**AIM OF THE TASK**
Repeat, exactly and completely, the entries shown underneath.

----- MATERIAL SUPPLIED

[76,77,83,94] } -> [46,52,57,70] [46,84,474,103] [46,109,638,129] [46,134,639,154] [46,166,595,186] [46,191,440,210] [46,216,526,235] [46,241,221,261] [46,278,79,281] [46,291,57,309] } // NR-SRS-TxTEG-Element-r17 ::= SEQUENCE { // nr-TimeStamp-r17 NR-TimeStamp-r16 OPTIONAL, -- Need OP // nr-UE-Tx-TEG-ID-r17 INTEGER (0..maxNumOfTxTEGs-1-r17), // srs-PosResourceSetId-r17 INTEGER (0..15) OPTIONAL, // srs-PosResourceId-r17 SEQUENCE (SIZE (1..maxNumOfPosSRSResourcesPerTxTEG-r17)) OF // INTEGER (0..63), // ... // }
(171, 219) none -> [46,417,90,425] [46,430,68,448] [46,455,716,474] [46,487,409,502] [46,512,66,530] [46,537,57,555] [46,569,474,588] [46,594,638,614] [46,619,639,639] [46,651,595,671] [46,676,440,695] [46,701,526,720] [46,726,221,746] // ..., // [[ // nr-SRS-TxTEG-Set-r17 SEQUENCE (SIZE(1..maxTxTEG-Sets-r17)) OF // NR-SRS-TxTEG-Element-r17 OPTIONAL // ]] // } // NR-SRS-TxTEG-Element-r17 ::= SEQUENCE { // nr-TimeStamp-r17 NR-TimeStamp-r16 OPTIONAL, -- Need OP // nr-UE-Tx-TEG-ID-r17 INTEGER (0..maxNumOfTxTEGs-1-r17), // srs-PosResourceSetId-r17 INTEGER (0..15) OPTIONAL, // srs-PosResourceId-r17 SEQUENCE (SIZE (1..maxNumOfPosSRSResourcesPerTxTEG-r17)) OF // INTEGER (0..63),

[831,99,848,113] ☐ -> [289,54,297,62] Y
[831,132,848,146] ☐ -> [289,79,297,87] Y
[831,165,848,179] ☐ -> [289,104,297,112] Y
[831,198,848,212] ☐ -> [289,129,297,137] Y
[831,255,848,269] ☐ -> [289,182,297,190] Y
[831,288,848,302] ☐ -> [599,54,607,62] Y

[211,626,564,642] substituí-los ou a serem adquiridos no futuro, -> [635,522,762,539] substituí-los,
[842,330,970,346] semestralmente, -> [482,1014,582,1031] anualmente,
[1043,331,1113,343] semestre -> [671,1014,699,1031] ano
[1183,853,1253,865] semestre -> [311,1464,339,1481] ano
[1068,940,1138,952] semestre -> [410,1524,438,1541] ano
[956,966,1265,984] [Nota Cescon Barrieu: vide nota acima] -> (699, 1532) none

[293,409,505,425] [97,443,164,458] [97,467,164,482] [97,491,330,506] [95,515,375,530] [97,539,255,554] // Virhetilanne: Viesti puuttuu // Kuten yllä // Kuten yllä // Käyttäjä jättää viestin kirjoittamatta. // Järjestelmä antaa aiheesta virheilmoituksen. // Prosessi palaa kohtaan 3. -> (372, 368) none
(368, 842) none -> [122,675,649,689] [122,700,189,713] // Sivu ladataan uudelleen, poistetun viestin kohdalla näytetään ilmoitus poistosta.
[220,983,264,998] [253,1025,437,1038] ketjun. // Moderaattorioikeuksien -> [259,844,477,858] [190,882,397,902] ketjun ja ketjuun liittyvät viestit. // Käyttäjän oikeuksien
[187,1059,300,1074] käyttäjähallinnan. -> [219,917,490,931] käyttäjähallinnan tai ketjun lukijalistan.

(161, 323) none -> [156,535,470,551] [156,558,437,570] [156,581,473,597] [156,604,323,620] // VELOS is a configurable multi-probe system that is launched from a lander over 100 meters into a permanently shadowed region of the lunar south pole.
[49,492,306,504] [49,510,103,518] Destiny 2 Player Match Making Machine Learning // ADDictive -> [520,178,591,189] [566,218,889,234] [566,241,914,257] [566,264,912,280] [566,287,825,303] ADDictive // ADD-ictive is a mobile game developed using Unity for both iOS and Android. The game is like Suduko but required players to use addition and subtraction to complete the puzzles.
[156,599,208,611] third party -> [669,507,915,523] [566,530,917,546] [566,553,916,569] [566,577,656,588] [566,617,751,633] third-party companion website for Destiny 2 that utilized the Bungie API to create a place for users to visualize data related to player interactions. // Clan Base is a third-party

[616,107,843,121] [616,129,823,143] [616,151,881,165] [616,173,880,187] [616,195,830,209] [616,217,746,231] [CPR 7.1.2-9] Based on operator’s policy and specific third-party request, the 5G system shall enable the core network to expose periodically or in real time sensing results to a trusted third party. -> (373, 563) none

----------

**EXERCISE OUTPUT**
[76,77,83,94] } -> [46,52,57,70] [46,84,474,103] [46,109,638,129] [46,134,639,154] [46,166,595,186] [46,191,440,210] [46,216,526,235] [46,241,221,261] [46,278,79,281] [46,291,57,309] } // NR-SRS-TxTEG-Element-r17 ::= SEQUENCE { // nr-TimeStamp-r17 NR-TimeStamp-r16 OPTIONAL, -- Need OP // nr-UE-Tx-TEG-ID-r17 INTEGER (0..maxNumOfTxTEGs-1-r17), // srs-PosResourceSetId-r17 INTEGER (0..15) OPTIONAL, // srs-PosResourceId-r17 SEQUENCE (SIZE (1..maxNumOfPosSRSResourcesPerTxTEG-r17)) OF // INTEGER (0..63), // ... // }
(171, 219) none -> [46,417,90,425] [46,430,68,448] [46,455,716,474] [46,487,409,502] [46,512,66,530] [46,537,57,555] [46,569,474,588] [46,594,638,614] [46,619,639,639] [46,651,595,671] [46,676,440,695] [46,701,526,720] [46,726,221,746] // ..., // [[ // nr-SRS-TxTEG-Set-r17 SEQUENCE (SIZE(1..maxTxTEG-Sets-r17)) OF // NR-SRS-TxTEG-Element-r17 OPTIONAL // ]] // } // NR-SRS-TxTEG-Element-r17 ::= SEQUENCE { // nr-TimeStamp-r17 NR-TimeStamp-r16 OPTIONAL, -- Need OP // nr-UE-Tx-TEG-ID-r17 INTEGER (0..maxNumOfTxTEGs-1-r17), // srs-PosResourceSetId-r17 INTEGER (0..15) OPTIONAL, // srs-PosResourceId-r17 SEQUENCE (SIZE (1..maxNumOfPosSRSResourcesPerTxTEG-r17)) OF // INTEGER (0..63),

[831,99,848,113] ☐ -> [289,54,297,62] Y
[831,132,848,146] ☐ -> [289,79,297,87] Y
[831,165,848,179] ☐ -> [289,104,297,112] Y
[831,198,848,212] ☐ -> [289,129,297,137] Y
[831,255,848,269] ☐ -> [289,182,297,190] Y
[831,288,848,302] ☐ -> [599,54,607,62] Y

[211,626,564,642] substituí-los ou a serem adquiridos no futuro, -> [635,522,762,539] substituí-los,
[842,330,970,346] semestralmente, -> [482,1014,582,1031] anualmente,
[1043,331,1113,343] semestre -> [671,1014,699,1031] ano
[1183,853,1253,865] semestre -> [311,1464,339,1481] ano
[1068,940,1138,952] semestre -> [410,1524,438,1541] ano
[956,966,1265,984] [Nota Cescon Barrieu: vide nota acima] -> (699, 1532) none

[293,409,505,425] [97,443,164,458] [97,467,164,482] [97,491,330,506] [95,515,375,530] [97,539,255,554] // Virhetilanne: Viesti puuttuu // Kuten yllä // Kuten yllä // Käyttäjä jättää viestin kirjoittamatta. // Järjestelmä antaa aiheesta virheilmoituksen. // Prosessi palaa kohtaan 3. -> (372, 368) none
(368, 842) none -> [122,675,649,689] [122,700,189,713] // Sivu ladataan uudelleen, poistetun viestin kohdalla näytetään ilmoitus poistosta.
[220,983,264,998] [253,1025,437,1038] ketjun. // Moderaattorioikeuksien -> [259,844,477,858] [190,882,397,902] ketjun ja ketjuun liittyvät viestit. // Käyttäjän oikeuksien
[187,1059,300,1074] käyttäjähallinnan. -> [219,917,490,931] käyttäjähallinnan tai ketjun lukijalistan.

(161, 323) none -> [156,535,470,551] [156,558,437,570] [156,581,473,597] [156,604,323,620] // VELOS is a configurable multi-probe system that is launched from a lander over 100 meters into a permanently shadowed region of the lunar south pole.
[49,492,306,504] [49,510,103,518] Destiny 2 Player Match Making Machine Learning // ADDictive -> [520,178,591,189] [566,218,889,234] [566,241,914,257] [566,264,912,280] [566,287,825,303] ADDictive // ADD-ictive is a mobile game developed using Unity for both iOS and Android. The game is like Suduko but required players to use addition and subtraction to complete the puzzles.
[156,599,208,611] third party -> [669,507,915,523] [566,530,917,546] [566,553,916,569] [566,577,656,588] [566,617,751,633] third-party companion website for Destiny 2 that utilized the Bungie API to create a place for users to visualize data related to player interactions. // Clan Base is a third-party

[616,107,843,121] [616,129,823,143] [616,151,881,165] [616,173,880,187] [616,195,830,209] [616,217,746,231] [CPR 7.1.2-9] Based on operator’s policy and specific third-party request, the 5G system shall enable the core network to expose periodically or in real time sensing results to a trusted third party. -> (373, 563) none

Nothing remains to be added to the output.